Lighter puppy blowing coat stage










about 3yrs old


----------



## Kayos and Havoc

*Re: Light puppy will color darken?*

wow can hardly tell Kelso is the same dog. Gorgeous!


----------



## gbocrafty

*Re: Light puppy will color darken?*

Wow!! What a change in colors. Great looking dog.


----------



## BabyBruno

*Re: Light puppy will color darken?*

Here are some pics this morning. Sorry my good camera wasn't working so I took these with my phone. 
IMG]http://i78.photobucket.com/albums/j95/GSD4ME/2.jpg[/IMG]


----------



## Cassidy's Mom

*Re: Light puppy will color darken?*

He's very cute, but he looks like he could be a mix. Are you sure he's a purebred?


----------



## Chris Wild

*Re: Light puppy will color darken?*

Adorable pup, but I agree he looks like a mix, not a purebred.


----------



## BlackGSD

*Re: Light puppy will color darken?*

Looks like a mix to me too. And not a sable. (Judging from the pics.) 

He looks like a fawn. (Think a "tan with black mask" Boxer, Mastiff or Great Dane as far as his color goes.) The length of his coat also looks more like the breeds I mentioned too. Doesn't like like a "baby GSD" coat. 

Either way, he sure is a cutie.


----------



## MaggieRoseLee

*Re: Light puppy will color darken?*

A D O R A B L E!!!!!!!!!!!! Oh my gosh, what a face!


----------



## mysablegsd

*Re: Light puppy will color darken?*

He looks JUST like a GSD/Pit Bull we had years ago. We called him Spud.


----------



## Cassidy's Mom

*Re: Light puppy will color darken?*



> Originally Posted By: BlackGSDThe length of his coat also looks more like the breeds I mentioned too. Doesn't like like a "baby GSD" coat.

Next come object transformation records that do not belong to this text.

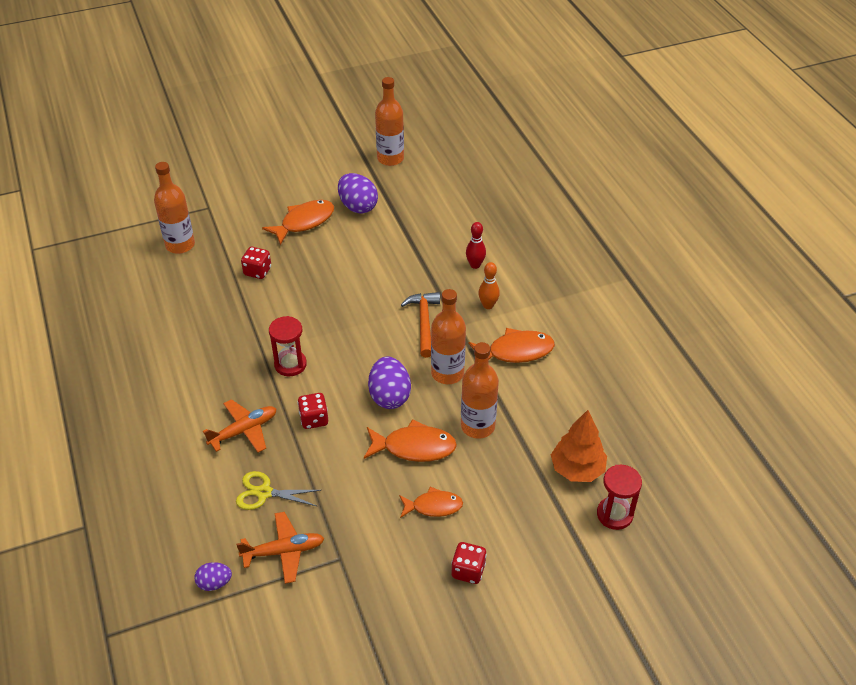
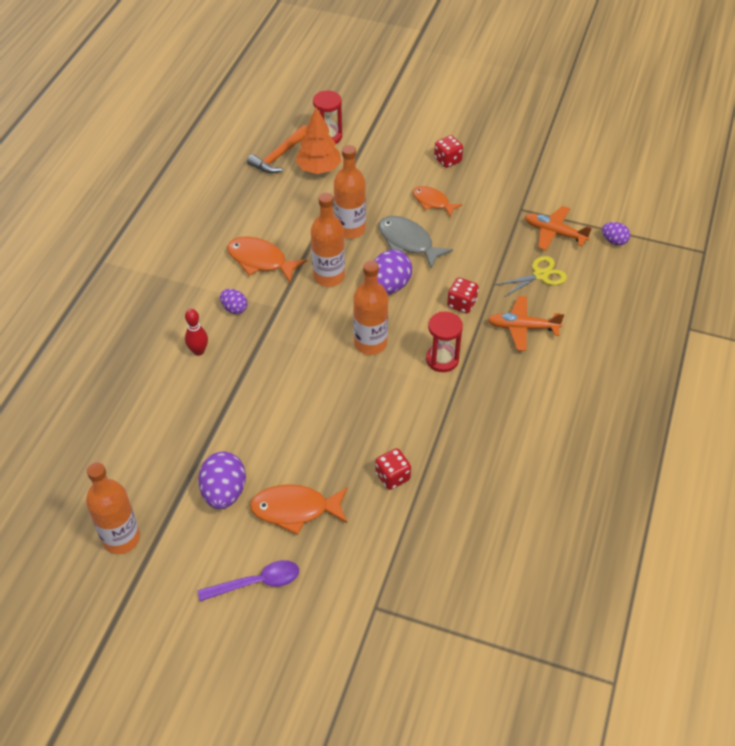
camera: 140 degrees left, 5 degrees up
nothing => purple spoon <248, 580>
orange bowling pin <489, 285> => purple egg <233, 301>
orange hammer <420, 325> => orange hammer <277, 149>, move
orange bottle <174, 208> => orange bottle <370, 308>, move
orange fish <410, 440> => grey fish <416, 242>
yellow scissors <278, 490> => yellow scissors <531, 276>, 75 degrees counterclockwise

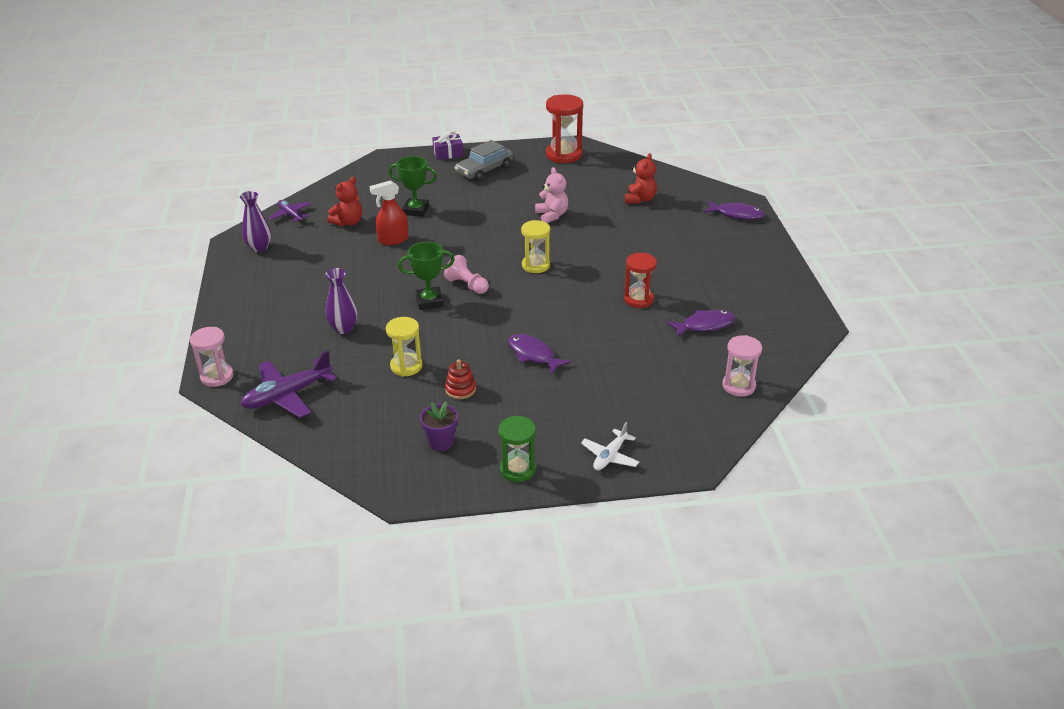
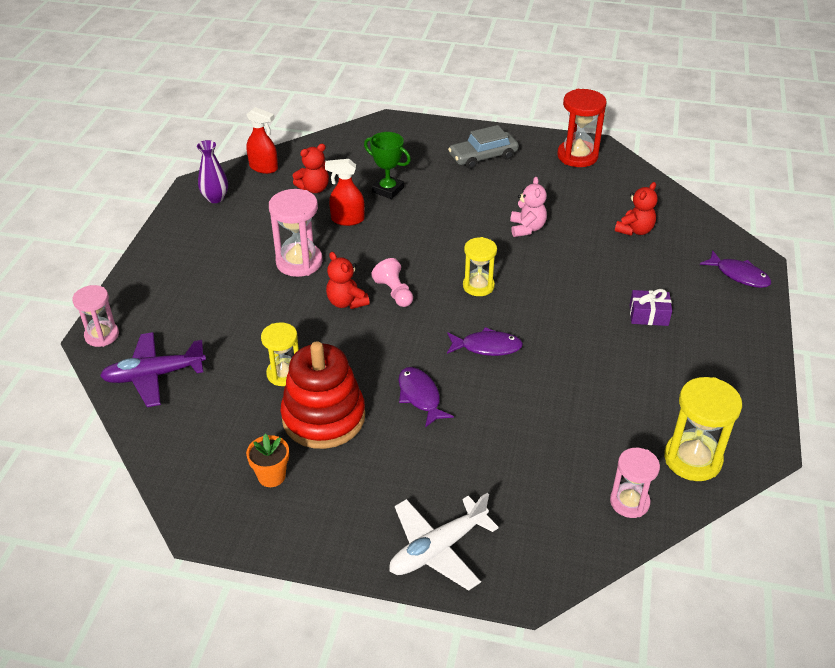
camera: 20 degrees right, 5 degrees up
purple plane <290, 211> => red spray bottle <262, 140>
purple flower pot <439, 426> => orange flower pot <267, 460>
nothing => pink hourglass <296, 233>
red stacking toy <460, 379> => red stacking toy <323, 395>, x2.45
green trophy <426, 276> => red teddy bear <348, 280>
white plane <610, 446> => white plane <444, 542>, x1.68
purple fish <701, 324> => purple fish <485, 341>, move
purple gift <447, 145> => purple gift <651, 307>, move
nothing => yellow hourglass <703, 429>
purple vase <341, 301> => nothing
green hourglass <517, 448> => nothing
red hourglass <640, 280> => nothing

That's what I was thinking too. Not just the color, but also the type of coat doesn't seem quite right for a purebred GSD. Hard to tell for sure in the pictures, but it appears to be a shorter, tighter coat, like a boxer has.


----------



## BabyBruno

*Re: Light puppy will color darken?*

Well, I was thinking along the same things too. Unfortunately, my husband bought him already. I called the owners and asked if there is any chance the female bred with a different dog than the one they believe to be the father. He said absolutely not and that she was confined with him and was the only match. So I really don't know what to do at this point. Especially because he is a good boy and very adorable. 
He looks a little "off" for me as far as for GSD. His coat as not as short as a boxer, not as short as a great dane for sure, but still its not as fluffy or cozy as I remember Bruno's being. Well, I guess I'll just have to wait and see what develops. I am tempted though to take him back. Though it was really our mistake for acting so rashly. 
I would rather have adopted from the shelter than buy, especially if we were not getting a pure bred. Oh well. Live and Learn I suppose.


----------



## Barb E

*Re: Light puppy will color darken?*

He is darling!!!
But I do agree, I don't think he's a purebred.


----------



## APBTLove

*Re: Light puppy will color darken?*

I see some kind of bulldog, meaning pit, staffy, or boxer, in the face and coat. All of those can have that mask as well... That doesn't matter, though, does it? If he IS mixed with pit, you MAY have dog issues in the future, but don't fret, just b prepared to rotate if you must, and he was probably mature sexually before it shows. 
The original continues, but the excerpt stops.